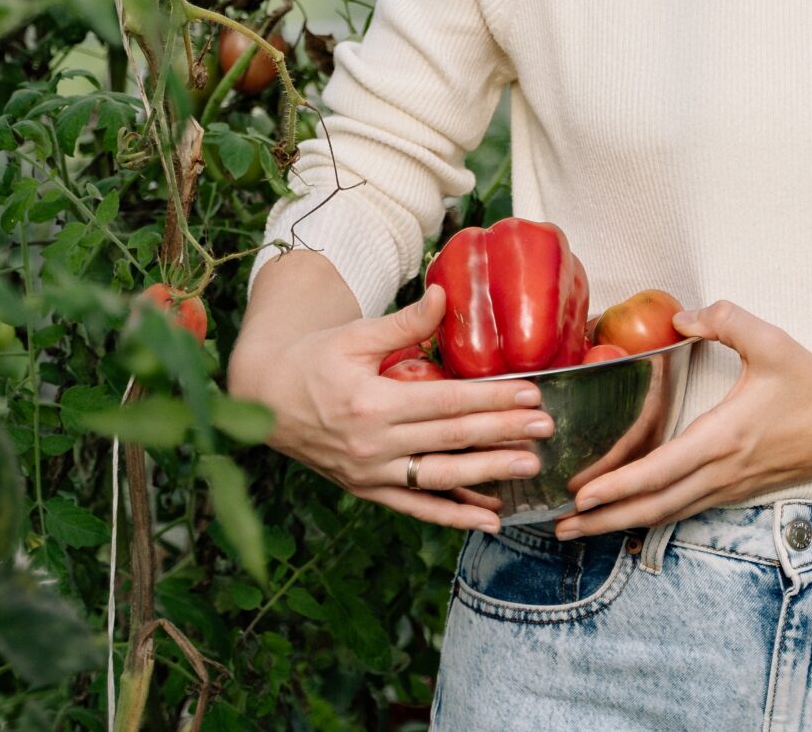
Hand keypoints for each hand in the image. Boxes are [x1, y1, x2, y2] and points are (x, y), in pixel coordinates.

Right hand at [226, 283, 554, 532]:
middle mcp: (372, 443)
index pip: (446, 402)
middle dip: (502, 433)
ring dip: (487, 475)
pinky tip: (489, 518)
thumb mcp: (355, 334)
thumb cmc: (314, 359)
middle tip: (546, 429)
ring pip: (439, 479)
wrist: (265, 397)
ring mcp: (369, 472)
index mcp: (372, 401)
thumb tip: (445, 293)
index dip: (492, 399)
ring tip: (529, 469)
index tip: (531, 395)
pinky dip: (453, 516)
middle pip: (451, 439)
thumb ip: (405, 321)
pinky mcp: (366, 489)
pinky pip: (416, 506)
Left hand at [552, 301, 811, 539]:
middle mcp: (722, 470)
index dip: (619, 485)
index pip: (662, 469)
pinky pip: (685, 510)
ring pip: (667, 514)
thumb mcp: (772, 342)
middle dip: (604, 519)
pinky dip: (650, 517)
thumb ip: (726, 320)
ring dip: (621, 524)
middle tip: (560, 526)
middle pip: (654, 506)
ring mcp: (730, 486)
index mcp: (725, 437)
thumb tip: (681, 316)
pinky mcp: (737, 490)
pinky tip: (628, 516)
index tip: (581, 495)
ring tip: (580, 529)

+---+

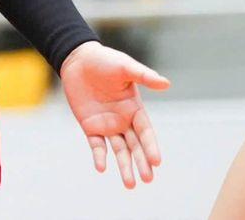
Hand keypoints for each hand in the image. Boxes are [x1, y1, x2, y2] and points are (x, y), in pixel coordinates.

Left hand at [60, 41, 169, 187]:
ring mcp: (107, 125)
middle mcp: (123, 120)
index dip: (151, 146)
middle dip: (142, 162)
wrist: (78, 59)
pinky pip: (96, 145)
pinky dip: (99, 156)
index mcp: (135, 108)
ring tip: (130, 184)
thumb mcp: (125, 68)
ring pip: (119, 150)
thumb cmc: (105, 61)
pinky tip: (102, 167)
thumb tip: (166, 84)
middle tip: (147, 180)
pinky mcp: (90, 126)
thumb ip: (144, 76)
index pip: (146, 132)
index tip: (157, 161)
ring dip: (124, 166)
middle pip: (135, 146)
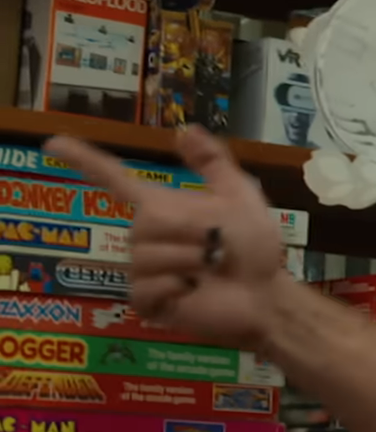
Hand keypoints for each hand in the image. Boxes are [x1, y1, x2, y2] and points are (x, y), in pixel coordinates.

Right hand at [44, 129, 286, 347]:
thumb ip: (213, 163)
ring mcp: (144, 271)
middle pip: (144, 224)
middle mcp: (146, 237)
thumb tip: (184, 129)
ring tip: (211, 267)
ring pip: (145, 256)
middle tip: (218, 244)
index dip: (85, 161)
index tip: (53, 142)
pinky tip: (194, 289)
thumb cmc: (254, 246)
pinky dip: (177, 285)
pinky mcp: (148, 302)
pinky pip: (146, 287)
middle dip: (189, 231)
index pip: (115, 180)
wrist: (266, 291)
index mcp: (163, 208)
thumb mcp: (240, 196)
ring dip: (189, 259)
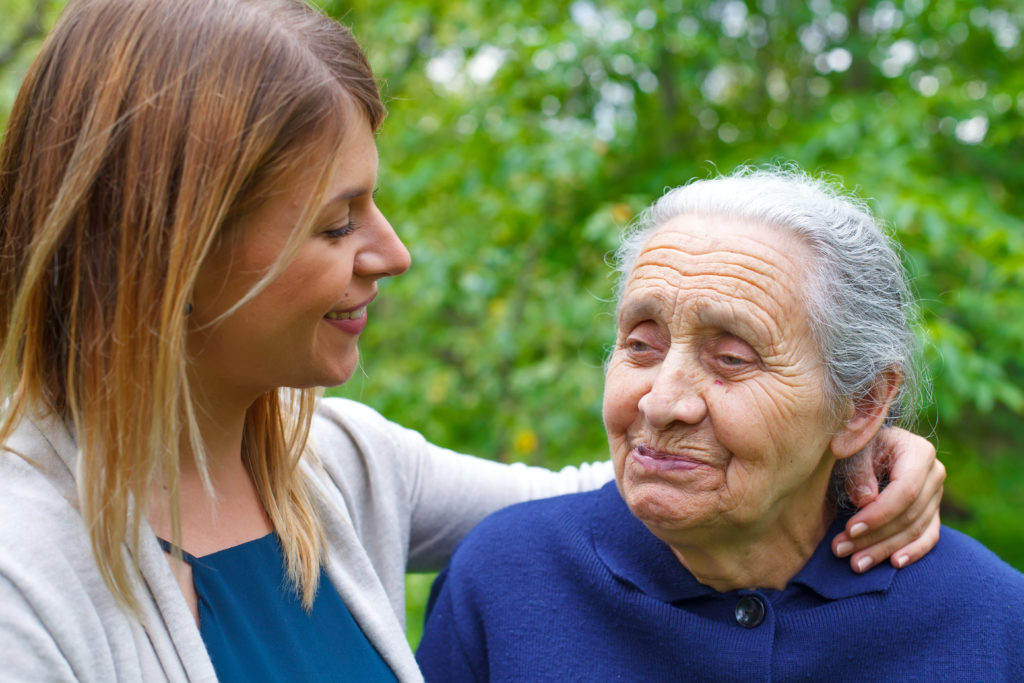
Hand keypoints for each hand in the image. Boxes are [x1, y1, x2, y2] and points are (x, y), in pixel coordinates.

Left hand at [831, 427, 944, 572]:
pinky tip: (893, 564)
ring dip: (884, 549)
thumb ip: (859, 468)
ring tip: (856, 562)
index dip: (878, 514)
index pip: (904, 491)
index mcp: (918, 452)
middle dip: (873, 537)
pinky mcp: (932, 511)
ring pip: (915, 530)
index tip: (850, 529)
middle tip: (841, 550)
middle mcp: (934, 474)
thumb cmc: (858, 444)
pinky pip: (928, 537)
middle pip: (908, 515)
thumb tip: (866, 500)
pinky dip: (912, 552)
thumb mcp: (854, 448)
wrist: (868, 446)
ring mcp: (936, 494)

+---+

Exercise aim
Would you please reproduce the entries above, starting at the line with "middle tip: (147, 180)" and stopping after the line with "pinky mcp: (932, 511)"? Omit any pictures.

Response to the exercise
middle tip: (147, 180)
pinky mcp: (90, 126)
thumb ip: (144, 76)
index pip: (146, 132)
index tip: (157, 161)
ring dip: (124, 166)
middle pip: (135, 146)
Hand keypoints for each hand in the image. Boxes are [x1, y1, x2, y2] and points are (x, y), in pixel coordinates.

Right hand at [44, 129, 286, 347]:
thumb ip: (213, 163)
ring mcp: (144, 271)
middle pip: (144, 224)
middle mcp: (146, 237)
thumb tip: (184, 129)
ring tip: (211, 267)
ring pip: (145, 256)
middle tip: (218, 244)
index dip: (85, 161)
index tip: (53, 142)
pinky tip: (194, 289)
thumb cmc: (254, 246)
pinky dip: (177, 285)
pinky mcp: (148, 302)
pinky pip: (146, 287)
middle dip: (189, 231)
index pip: (115, 180)
wrist: (266, 291)
index mcp: (163, 208)
thumb mcp: (240, 196)
ring dip: (189, 259)
Hand keypoints for each hand in the image. Boxes are [x1, y1, x2, y2] and points are (x, y), in pixel coordinates.

Left hand at [831, 427, 944, 572]:
pinky tip: (893, 564)
ring dip: (884, 549)
thumb ip: (859, 468)
ring tip: (856, 562)
index dip: (878, 514)
index pip: (904, 491)
index mcp: (918, 452)
middle dip: (873, 537)
pinky mcp: (932, 511)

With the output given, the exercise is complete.